Takashi Shimura does a stellar job with a rare leading role in Akira Kurosawa’s captivating melodrama IKIRU
IKIRU (TO LIVE) (DOOMED) (Akira Kurosawa, 1952)
Metrograph
7 Ludlow St. between Canal & Hester Sts.
Tuesday, September 6, 1:30 & 7:30
Series continues through September 8
212-660-0312
metrograph.com
In Akira Kurosawa’s 1952 gem, Ikiru, the great Takashi Shimura is outstanding as simple-minded petty bureaucrat Kanji Watanabe, a paper-pushing section chief who has not taken a day off in thirty years. But when he suddenly finds out that he is dying of stomach cancer, he finally decides that there might be more to life than he thought after meeting up with an oddball novelist (Yunosuke Ito). While his son, Mitsuo (Nobuo Kaneko), and coworkers wonder just what is going on with him — he has chosen not to tell anyone about his illness — he begins cavorting with Kimura (Shinichi Himori), a young woman filled with a zest for life. Although the plot sounds somewhat predictable, Kurosawa’s intuitive direction, a smart script (co-written with Hideo Oguni), and a marvelously slow-paced performance by Shimura (Stray Dog, Scandal, Seven Samurai) make this one of the director’s best melodramas. Winner of a special prize at the 1954 Berlin International Film Festival, Ikiru is screening September 6 as part of Metrograph’s “Kurosawa x 11” series, which continues through September 8 with such other treats as Hidden Fortress, Red Beard, and The Bad Sleep Well.

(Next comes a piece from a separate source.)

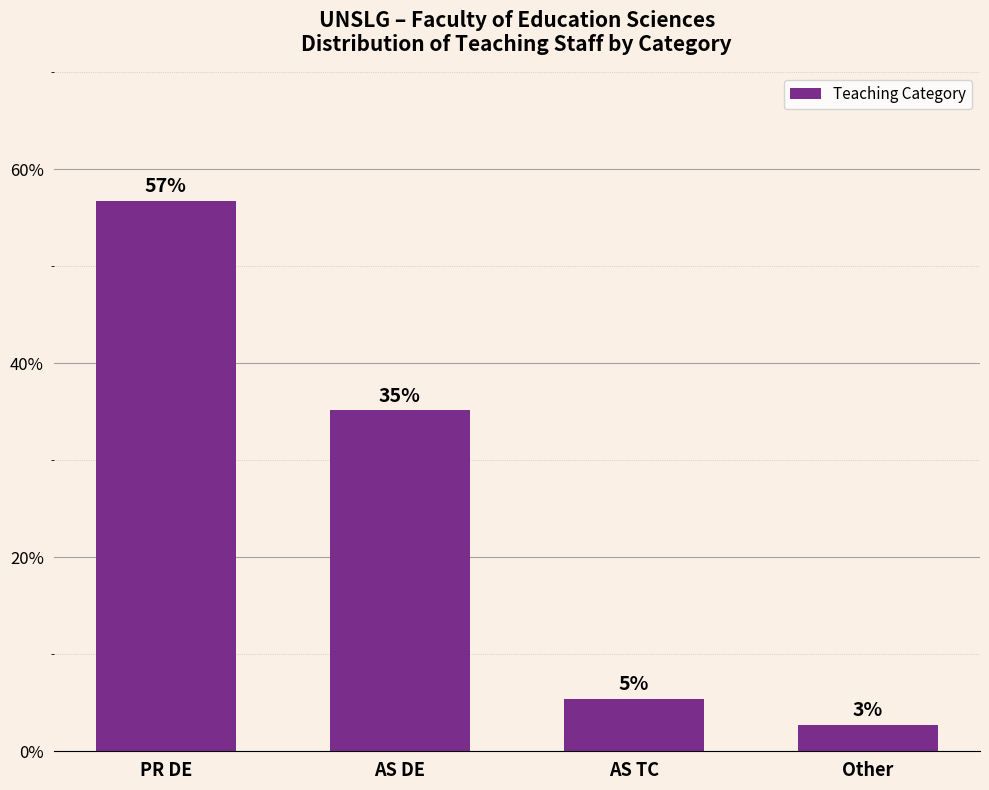

What is the minimum value shown in the chart?

2.7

Loosely adapted from Maxim Gorky’s social realist play, The Lower Depths is yet another masterpiece from Japanese auteur Akira Kurosawa. Set in an immensely dark and dingy ramshackle skid-row tenement during the Edo period, the claustrophobic film examines the rich and the poor, gambling and prostitution, life and death, and everything in between through the eyes of impoverished characters who have nothing. The motley crew includes the suspicious landlord, Rokubei (Ganjiro Nakamura), and his much younger wife, Osugi (Isuzu Yamada); Osugi’s sister, Okayo (Kyôko Kagawa); the thief Sutekichi (Toshirō Mifune), who gets involved in a love triangle with a noir murder angle; and Kahei (Bokuzen Hidari), an elderly newcomer who might be more than just a grandfatherly observer. Despite the brutal conditions they live in, the inhabitants soldier on, some dreaming of their better past, others still hoping for a promising future. Kurosawa infuses the gripping film with a wry sense of humor, not allowing anyone to wallow away in self-pity. The play had previously been turned into a film in 1936 by Jean Renoir, starring Jean Gabin as the thief. A staggering achievement, The Lower Depths is screening September 1 as part of Metrograph’s Kurosawa x 11 series, which runs August 31 through September 8 and consists of such other gems as Throne of Blood, Rashomon, Sanjuro, I Live in Fear, High and Low, and Seven Samurai, a virtual crash course in all things Kurosawa.


Akira Kurosawa’s thrilling police procedural, Stray Dog, is one of the all-time-great film noirs. When newbie detective Murakami (Toshirō Mifune) gets his Colt lifted on a trolley, he fears he’ll be fired if he does not get it back. But as he searches for the weapon, he discovers that it is being used in a series of robberies and murders — for which he feels responsible. Teamed with seasoned veteran Sato (Takashi Shimura), Murakami risks his career — and his life — as he tries desperately to track down his gun before it is used again. Kurosawa makes audiences sweat, showing postwar Japan in the midst of a brutal heat wave, with Murakami, Sato, dancer Harumi Namiki (Keiko Awaji), and others constantly mopping their brows — the heat is so palpable, you can practically see it dripping off the screen. (You’ll find yourself feeling relieved when Sato hits a button on a desk fan, causing it to turn toward his face.) In his third of sixteen films made with Kurosawa, Mifune plays Murakami with a stalwart vulnerability, working beautifully with Shimura’s cool, calm cop who has seen it all and knows how to handle just about every situation. (Shimura was another Kurosawa favorite, appearing in twenty-one of his films.)